The IAA Sets Dublin Airport's Summer 2025 Capacity
The Irish Aviation Authority (IAA) today published the coordination parameters which sets Dublin Airport’s Summer 2025 Capacity. The parameters define how many aircraft may be scheduled to use Dublin airport at a particular time. These parameters will be used in the airport slot allocation process. The Summer 2025 scheduling season runs from 30 March to 25 October 2025. In making its decision, the IAA has taken account of the approximately 70 responses received in response to the consultation, which closed on 26 September.
The IAA is responsible for the implementation of the EU Airport Slot Regulation1. The Slot Regulation aims to ensure that, where airport capacity is scarce, the maximum available capacity is identified and distributed in a fair and transparent way by means of the allocation of take-off and landing slots by an independent coordinator, according to rules set out in the Slot Regulation, and based on the capacity identified for the airport concerned.
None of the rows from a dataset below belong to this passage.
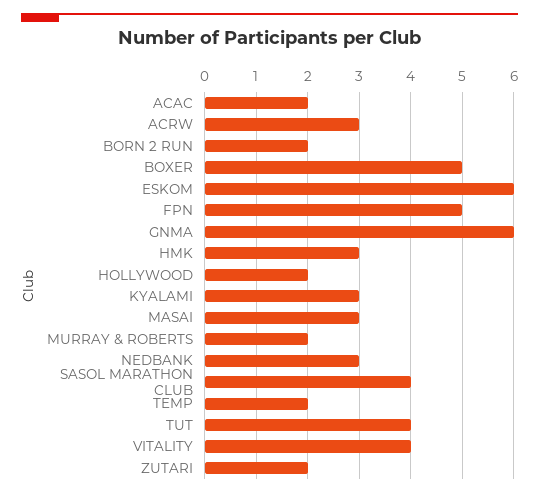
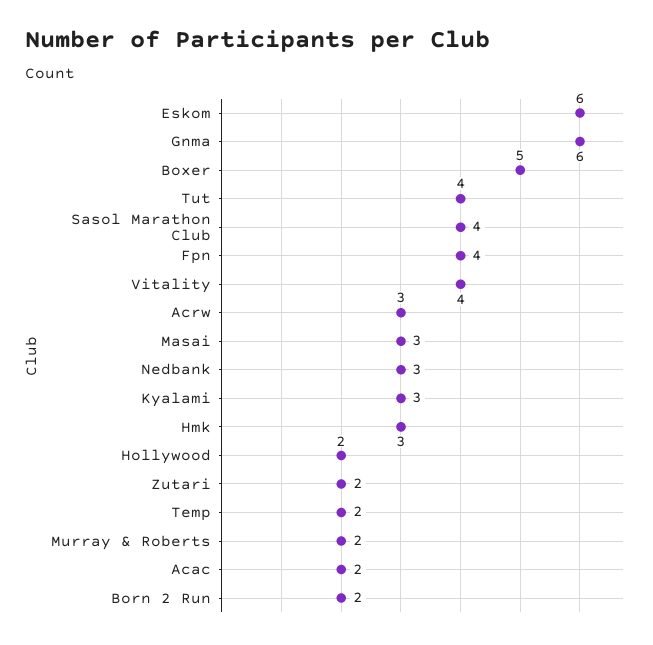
  {
    "ACAC": 2,
    "ACRW": 3,
    "BORN 2 RUN": 2,
    "BOXER": 5,
    "ESKOM": 6,
-   "FPN": 5,
+   "FPN": 4,
    "GNMA": 6,
    "HMK": 3,
    "HOLLYWOOD": 2,
    "KYALAMI": 3,
    "MASAI": 3,
    "MURRAY & ROBERTS": 2,
    "NEDBANK": 3,
    "SASOL MARATHON CLUB": 4,
    "TEMP": 2,
    "TUT": 4,
    "VITALITY": 4,
    "ZUTARI": 2
  }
Capacity is declared to the detailed level of up to 10 minute intervals.
The IAA’s role includes identifying and determining the maximum available capacity at Dublin Airport and setting the consequent parameters for slot allocation. The IAA is required to take account of all relevant technical, operational and environmental constraints. Such constraints may include the capacity of runways, airspace capacity, availability of aircraft stands, various passenger processes such as check-in and security screening, and planning constraints imposed on daa by the planning authorities in the form of planning conditions.
In 2007, An Bord Pleanála imposed a planning condition on daa’s development of Terminal 2 at Dublin Airport, which limits the combined capacity of Terminal 1 and Terminal 2 at Dublin Airport to a maximum of 32 million passengers per annum. This planning condition remains in existence, and is limiting the available slot capacity below the capacity of the physical infrastructure.
To take account of the capacity constraint represented by the planning condition set by An Bord Pleanála, the IAA has set a seat capacity limit of 25.2 million seats for the Summer 2025 scheduling season. This is in line with what the IAA proposed in its Draft Decision and the proposal put forward by daa, the operator of Dublin Airport, during the deliberations of the coordination committee, in which daa also stated that the IAA should have regard to the condition. The members of the coordination committee include Dublin Airport and the air carriers using Dublin Airport. The committee is tasked by the Slot Regulation with advising the IAA in respect of the coordination parameters to be declared.
This decision makes Summer 2025 the second scheduling season to take account of the An Bord Pleanála 32m passengers per annum planning condition constraint. For Winter 2024 (26 October 2024 to 29 March 2025) the seat cap is 14.4m. The decision for Summer 2025 results in a total seat capacity of 39.6m across the two seasons. The seat cap is greater than the passenger cap as it takes account of expected load factors (how many passengers are expected on each flight relative to the total number of seats on the aircraft), and an adjustment for transfer passengers.
The IAA anticipates that the demand for slots for the Summer 2025 scheduling season will significantly exceed the 25.2m seat cap. In line with the Slot Regulation, air carriers who have operated series of slots (5 weeks or longer) in the Summer 2024 season will be given priority, on initial coordination, in relation to those series for Summer 2025. However, the IAA anticipates that not all slot series from Summer 2024 will be capable of being accommodated within the seat cap.
In addition, the IAA anticipates that, like Winter 2024, this decision will result in very little, if any, available capacity for new slot requests, or for ad hoc slot requests, for passenger flights using the capacity of Terminal 1 or Terminal 2 during the Summer 2025 scheduling season. Such an outcome, and its implications for airlines, Dublin Airport and the travelling public are a consequence of the An Bord Pleanála planning condition itself.
The role of the IAA does not encompass any powers to amend or revoke planning conditions or make any decision to enforce or not enforce conditions. These are all matters to be determined by the planning authorities, such as Fingal County Council. The IAA notes, that if the 32m planning condition was not a relevant constraint for Summer 2025, the IAA would be declaring a significantly higher terminal, and therefore airport, capacity. Accordingly, this would facilitate all Summer 2024 slot series, and anticipated growth and new entrants in the Season, including ad hoc slots.
The coordination parameters are available on the IAA’s website: https://www.iaa.ie/commercial-aviation/economic-regulation/slot-allocation/documents---slots
The parameters are published today to confirm the IAA’s decision for the next steps in the coordination process for Summer 2025.
The detailed decision document setting out the IAA’s reasons in relation to this decision, and the consultation responses will be published in the coming days.
1EU COUNCIL REGULATION (EEC) No 95/93, on common rules for the allocation of slots at Community airports, as amended by Regulation (EC) No 793/2004.